• **Problem statement**
For the material below, output exactly the span from the line with "Carollo | Eduardo Carollo |" to the line with "Keu | Albert de Keu |", including both, and nothing besides.

● ● ● ● ●

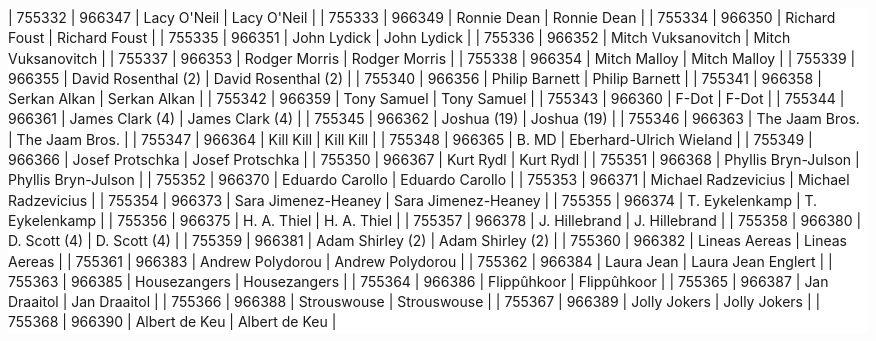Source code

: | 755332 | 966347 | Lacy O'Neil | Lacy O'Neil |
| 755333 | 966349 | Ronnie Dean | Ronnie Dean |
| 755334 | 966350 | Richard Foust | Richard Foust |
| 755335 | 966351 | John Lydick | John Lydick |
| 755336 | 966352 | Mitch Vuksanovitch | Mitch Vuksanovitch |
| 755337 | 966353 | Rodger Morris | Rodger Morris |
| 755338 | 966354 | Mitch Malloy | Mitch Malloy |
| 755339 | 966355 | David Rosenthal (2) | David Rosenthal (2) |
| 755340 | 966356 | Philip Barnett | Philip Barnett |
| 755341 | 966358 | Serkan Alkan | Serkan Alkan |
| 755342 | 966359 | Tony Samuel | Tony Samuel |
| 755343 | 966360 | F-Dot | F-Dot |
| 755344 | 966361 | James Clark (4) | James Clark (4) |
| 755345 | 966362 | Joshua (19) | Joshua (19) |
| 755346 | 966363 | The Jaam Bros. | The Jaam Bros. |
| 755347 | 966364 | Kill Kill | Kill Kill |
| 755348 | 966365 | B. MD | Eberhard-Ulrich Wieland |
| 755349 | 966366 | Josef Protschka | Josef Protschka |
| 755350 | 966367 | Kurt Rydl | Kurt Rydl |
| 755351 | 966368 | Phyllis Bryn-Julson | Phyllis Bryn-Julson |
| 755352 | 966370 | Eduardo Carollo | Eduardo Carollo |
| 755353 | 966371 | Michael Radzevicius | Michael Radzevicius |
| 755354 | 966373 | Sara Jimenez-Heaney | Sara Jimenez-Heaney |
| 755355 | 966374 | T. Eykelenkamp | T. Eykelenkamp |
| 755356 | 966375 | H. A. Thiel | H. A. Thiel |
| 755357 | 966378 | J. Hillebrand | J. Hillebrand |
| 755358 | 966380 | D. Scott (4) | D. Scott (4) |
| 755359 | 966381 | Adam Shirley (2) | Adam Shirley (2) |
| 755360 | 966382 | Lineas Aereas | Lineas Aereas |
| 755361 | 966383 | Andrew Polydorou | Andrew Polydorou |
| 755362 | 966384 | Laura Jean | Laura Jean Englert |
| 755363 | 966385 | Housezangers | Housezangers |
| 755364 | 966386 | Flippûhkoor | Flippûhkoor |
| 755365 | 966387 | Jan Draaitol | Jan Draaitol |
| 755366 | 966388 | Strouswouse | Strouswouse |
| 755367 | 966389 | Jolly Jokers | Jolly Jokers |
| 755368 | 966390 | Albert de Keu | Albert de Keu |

● ● ● ● ●

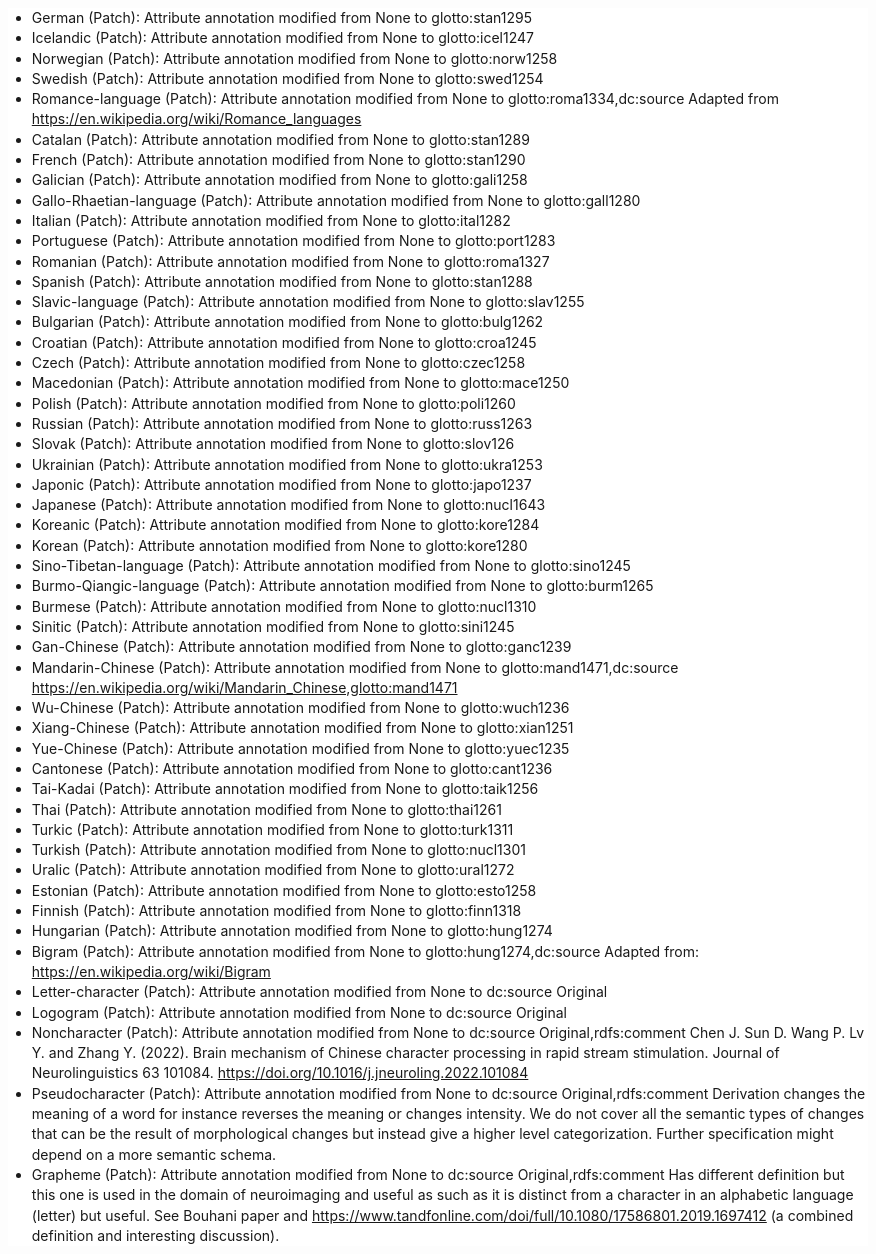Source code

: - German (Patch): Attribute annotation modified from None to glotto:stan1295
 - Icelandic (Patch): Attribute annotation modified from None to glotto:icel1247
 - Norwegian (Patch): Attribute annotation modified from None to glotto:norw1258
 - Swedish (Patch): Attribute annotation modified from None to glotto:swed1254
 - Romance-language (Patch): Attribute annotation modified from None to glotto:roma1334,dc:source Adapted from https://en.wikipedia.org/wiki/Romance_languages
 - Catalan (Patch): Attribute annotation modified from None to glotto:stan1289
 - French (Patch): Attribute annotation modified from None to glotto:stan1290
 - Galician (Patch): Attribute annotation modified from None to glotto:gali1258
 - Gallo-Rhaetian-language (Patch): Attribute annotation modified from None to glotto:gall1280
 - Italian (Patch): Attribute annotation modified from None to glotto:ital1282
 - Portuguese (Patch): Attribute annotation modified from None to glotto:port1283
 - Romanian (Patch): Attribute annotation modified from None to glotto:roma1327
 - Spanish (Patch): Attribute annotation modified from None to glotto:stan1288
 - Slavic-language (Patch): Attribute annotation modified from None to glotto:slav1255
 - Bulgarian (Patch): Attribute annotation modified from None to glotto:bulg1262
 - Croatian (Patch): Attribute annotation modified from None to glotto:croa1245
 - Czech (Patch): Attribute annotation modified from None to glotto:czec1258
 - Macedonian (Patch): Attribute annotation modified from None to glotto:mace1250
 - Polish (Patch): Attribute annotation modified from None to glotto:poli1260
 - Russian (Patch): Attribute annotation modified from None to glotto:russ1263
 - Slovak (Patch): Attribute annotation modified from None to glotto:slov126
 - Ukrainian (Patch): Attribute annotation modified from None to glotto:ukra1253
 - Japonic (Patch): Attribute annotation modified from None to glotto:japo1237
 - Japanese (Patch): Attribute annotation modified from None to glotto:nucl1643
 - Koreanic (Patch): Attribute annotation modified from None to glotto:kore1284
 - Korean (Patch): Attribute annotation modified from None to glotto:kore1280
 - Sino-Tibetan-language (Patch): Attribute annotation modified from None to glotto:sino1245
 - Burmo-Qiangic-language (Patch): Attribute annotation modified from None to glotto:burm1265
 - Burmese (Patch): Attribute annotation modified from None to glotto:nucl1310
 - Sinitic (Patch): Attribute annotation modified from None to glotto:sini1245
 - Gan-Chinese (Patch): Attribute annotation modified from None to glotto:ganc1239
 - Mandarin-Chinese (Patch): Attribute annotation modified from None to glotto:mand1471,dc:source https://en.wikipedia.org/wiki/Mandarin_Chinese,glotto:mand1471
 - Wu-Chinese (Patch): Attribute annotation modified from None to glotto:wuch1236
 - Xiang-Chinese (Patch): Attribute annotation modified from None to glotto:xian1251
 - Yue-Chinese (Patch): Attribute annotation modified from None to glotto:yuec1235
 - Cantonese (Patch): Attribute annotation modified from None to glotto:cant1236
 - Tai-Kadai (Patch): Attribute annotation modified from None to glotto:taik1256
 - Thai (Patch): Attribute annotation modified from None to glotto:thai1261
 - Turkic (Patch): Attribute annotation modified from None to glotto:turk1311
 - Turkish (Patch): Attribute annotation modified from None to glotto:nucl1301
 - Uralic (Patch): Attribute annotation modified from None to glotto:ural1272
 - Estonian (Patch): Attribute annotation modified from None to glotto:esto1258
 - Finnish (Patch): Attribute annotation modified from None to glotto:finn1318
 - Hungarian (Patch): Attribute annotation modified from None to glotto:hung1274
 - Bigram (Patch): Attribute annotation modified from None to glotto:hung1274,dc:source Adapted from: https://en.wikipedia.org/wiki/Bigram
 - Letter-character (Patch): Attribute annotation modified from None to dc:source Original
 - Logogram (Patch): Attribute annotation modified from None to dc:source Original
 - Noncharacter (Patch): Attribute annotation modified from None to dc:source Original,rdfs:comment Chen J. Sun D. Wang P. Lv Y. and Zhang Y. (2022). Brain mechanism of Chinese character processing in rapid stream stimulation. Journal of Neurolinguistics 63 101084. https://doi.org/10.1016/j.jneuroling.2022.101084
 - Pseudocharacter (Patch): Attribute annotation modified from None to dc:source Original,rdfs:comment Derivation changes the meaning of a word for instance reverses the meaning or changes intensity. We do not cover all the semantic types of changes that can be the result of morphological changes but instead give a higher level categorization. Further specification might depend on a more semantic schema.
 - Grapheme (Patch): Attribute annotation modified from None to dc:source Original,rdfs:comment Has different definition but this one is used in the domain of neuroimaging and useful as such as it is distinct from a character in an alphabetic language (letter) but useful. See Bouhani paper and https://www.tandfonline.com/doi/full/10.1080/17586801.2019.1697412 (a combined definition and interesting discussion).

● ● ● ● ●

• **Task answer**
| 755352 | 966370 | Eduardo Carollo | Eduardo Carollo |
| 755353 | 966371 | Michael Radzevicius | Michael Radzevicius |
| 755354 | 966373 | Sara Jimenez-Heaney | Sara Jimenez-Heaney |
| 755355 | 966374 | T. Eykelenkamp | T. Eykelenkamp |
| 755356 | 966375 | H. A. Thiel | H. A. Thiel |
| 755357 | 966378 | J. Hillebrand | J. Hillebrand |
| 755358 | 966380 | D. Scott (4) | D. Scott (4) |
| 755359 | 966381 | Adam Shirley (2) | Adam Shirley (2) |
| 755360 | 966382 | Lineas Aereas | Lineas Aereas |
| 755361 | 966383 | Andrew Polydorou | Andrew Polydorou |
| 755362 | 966384 | Laura Jean | Laura Jean Englert |
| 755363 | 966385 | Housezangers | Housezangers |
| 755364 | 966386 | Flippûhkoor | Flippûhkoor |
| 755365 | 966387 | Jan Draaitol | Jan Draaitol |
| 755366 | 966388 | Strouswouse | Strouswouse |
| 755367 | 966389 | Jolly Jokers | Jolly Jokers |
| 755368 | 966390 | Albert de Keu | Albert de Keu |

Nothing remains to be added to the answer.